I criticised the excessive red tape, saying:

“It’s almost laughable but wasting resources is bad news for taxpayers and others who might have needed to be rescued, so it’s not funny. Of course we want firemen to be safe, but health and safety and red tape has resulted in an excessive and costly response.”

I added on ITV Anglia that surely fire chiefs should be allowed to exercise some common sense. And to their credit, they decided to act and change policy. Great. The cat is also safe too, apparently it found it’s own way down anyway. So a happy ending all round? Not quite, although Senior Fire chiefs had responded to calls for commons sense with a promise to change rules, Union bosses had a different perspective. The local chairman of the FBU agreed that sending five crews was excessive, but in a move almost as ridiculous as the initial story, he used the opportunity to say they needed more staff.

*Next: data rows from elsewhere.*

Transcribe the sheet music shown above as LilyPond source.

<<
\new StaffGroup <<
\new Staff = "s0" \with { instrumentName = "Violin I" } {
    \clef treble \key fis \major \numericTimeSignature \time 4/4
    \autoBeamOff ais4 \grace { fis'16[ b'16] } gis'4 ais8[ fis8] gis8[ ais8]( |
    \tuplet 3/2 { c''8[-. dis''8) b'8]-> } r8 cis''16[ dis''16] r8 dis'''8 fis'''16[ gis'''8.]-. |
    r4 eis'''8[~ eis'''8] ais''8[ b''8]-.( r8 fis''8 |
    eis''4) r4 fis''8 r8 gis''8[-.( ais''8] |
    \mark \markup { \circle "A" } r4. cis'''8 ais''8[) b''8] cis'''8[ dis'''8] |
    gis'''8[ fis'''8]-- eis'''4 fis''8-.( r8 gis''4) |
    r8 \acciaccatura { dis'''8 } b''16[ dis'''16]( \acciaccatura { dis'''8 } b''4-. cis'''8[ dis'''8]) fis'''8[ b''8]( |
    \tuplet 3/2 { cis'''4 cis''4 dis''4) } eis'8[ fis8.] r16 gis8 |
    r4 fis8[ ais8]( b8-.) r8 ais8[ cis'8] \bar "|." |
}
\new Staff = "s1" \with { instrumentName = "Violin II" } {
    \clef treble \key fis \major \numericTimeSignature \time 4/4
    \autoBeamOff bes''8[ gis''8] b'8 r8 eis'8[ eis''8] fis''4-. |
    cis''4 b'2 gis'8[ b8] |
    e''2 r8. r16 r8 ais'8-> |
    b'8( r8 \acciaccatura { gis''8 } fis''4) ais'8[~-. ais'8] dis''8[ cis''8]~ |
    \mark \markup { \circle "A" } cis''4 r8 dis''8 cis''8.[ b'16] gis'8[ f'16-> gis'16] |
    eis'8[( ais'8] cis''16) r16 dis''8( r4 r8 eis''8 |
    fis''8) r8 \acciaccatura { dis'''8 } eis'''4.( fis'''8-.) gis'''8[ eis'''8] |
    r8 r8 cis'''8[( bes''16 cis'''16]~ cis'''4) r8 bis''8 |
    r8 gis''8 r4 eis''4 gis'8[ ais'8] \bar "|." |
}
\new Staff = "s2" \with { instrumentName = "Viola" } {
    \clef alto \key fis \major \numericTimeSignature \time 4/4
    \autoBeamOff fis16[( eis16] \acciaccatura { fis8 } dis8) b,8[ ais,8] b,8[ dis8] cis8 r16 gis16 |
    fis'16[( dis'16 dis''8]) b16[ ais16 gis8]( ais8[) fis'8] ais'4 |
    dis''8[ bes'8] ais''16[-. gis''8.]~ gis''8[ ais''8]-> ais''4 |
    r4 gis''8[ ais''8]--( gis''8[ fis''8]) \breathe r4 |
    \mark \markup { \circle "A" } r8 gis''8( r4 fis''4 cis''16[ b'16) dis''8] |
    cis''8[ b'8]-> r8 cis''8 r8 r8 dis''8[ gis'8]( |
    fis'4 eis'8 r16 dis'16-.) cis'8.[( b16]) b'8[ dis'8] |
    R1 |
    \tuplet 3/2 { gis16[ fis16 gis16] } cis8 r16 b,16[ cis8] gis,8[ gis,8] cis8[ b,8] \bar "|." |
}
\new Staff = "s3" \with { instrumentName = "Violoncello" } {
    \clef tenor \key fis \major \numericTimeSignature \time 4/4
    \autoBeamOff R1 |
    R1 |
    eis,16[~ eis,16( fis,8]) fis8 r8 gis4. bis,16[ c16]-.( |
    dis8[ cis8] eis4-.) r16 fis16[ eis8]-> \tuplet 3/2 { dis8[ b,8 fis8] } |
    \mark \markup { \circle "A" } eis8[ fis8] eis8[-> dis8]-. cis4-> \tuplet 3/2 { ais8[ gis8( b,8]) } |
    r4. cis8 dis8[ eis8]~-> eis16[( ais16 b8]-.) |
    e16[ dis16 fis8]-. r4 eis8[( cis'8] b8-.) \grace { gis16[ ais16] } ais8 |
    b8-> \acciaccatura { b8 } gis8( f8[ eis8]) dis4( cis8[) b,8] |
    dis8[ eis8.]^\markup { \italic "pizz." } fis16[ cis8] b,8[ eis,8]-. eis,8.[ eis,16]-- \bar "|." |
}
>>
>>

Andy Vingoe, Suffolk branch chairman of the FBU, said:

“Health and safety says that if we go up on to a roof, it brings into play our working at height procedures and safety system. If a cat is stuck on a roof there is a chance the owner could get distressed and try to rescue it themselves and we would end up having to rescue them as well. It is crazy and it’s overkill and if we are having to send five teams to an incident like that, what happens if there is a serious incident elsewhere? It strengthens our case that we need more people to make sure we have enough cover to cope with the demands of the service.”

But at least fire chiefs have reviewed their policy. Now all we need to do is get that cat on the Red Tape Challenge website. He seems pretty adept at getting rid of bureaucratic rules.